-- What this task involves --
Write out the whole listing below exactly, skipping each picture.

-- Data extract --
○ ○ ○ ○ ○

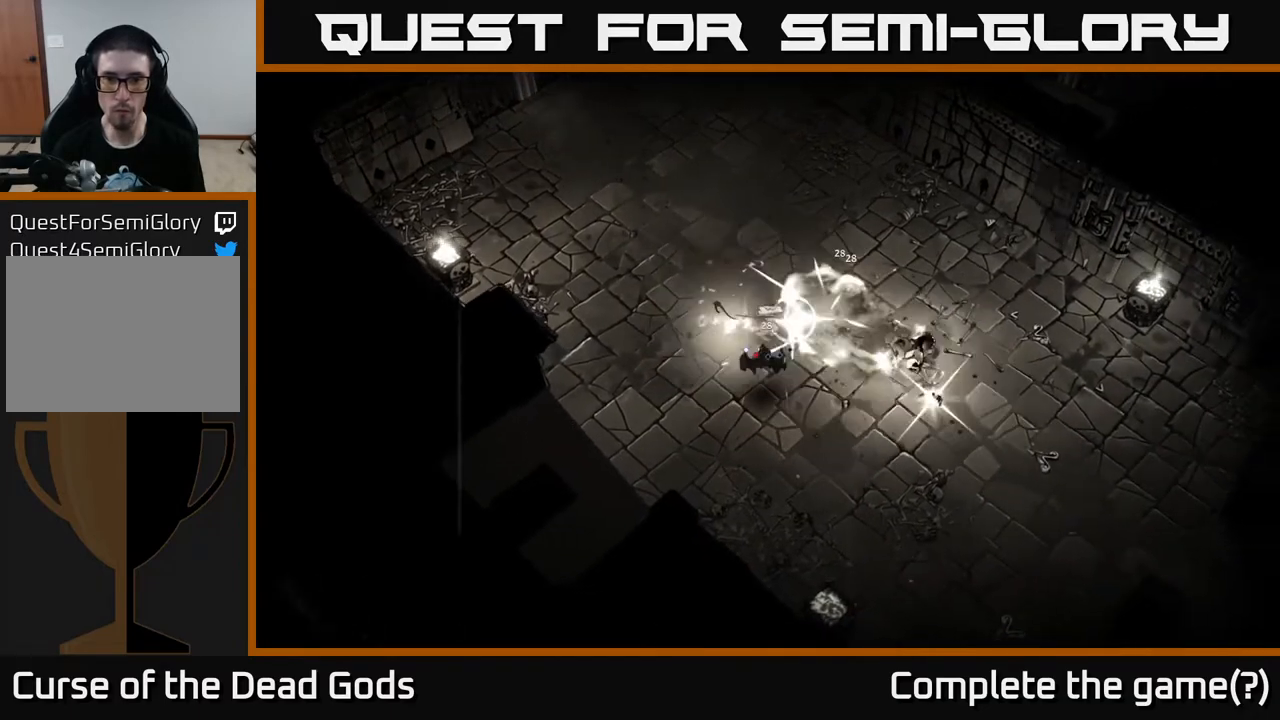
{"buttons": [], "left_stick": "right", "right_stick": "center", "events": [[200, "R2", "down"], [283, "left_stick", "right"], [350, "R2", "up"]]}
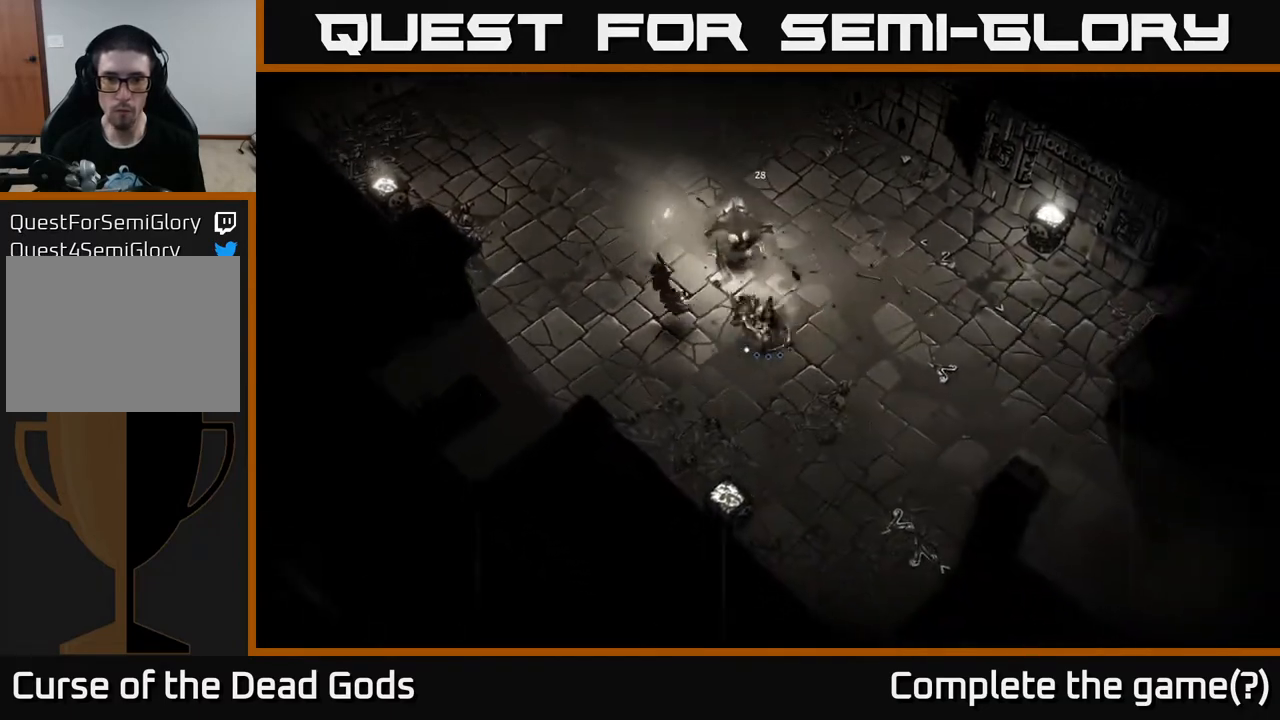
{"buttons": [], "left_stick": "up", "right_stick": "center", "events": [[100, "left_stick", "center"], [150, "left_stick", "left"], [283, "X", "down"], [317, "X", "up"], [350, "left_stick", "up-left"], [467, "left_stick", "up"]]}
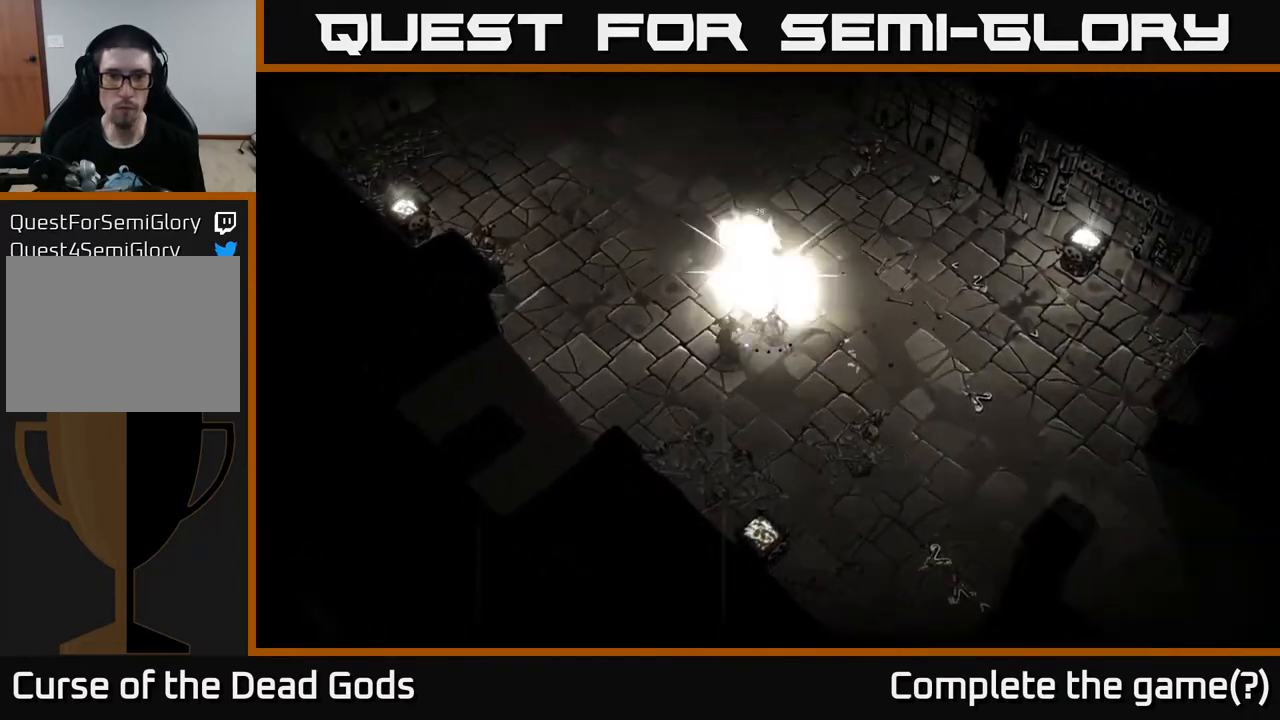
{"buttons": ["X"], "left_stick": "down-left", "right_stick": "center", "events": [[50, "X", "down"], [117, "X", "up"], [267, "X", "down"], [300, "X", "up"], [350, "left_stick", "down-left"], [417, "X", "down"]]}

○ ○ ○ ○ ○

-- Answer to the problem --
{"buttons": [], "left_stick": "right", "right_stick": "center", "events": [[200, "R2", "down"], [283, "left_stick", "right"], [350, "R2", "up"]]}
{"buttons": [], "left_stick": "up", "right_stick": "center", "events": [[100, "left_stick", "center"], [150, "left_stick", "left"], [283, "X", "down"], [317, "X", "up"], [350, "left_stick", "up-left"], [467, "left_stick", "up"]]}
{"buttons": ["X"], "left_stick": "down-left", "right_stick": "center", "events": [[50, "X", "down"], [117, "X", "up"], [267, "X", "down"], [300, "X", "up"], [350, "left_stick", "down-left"], [417, "X", "down"]]}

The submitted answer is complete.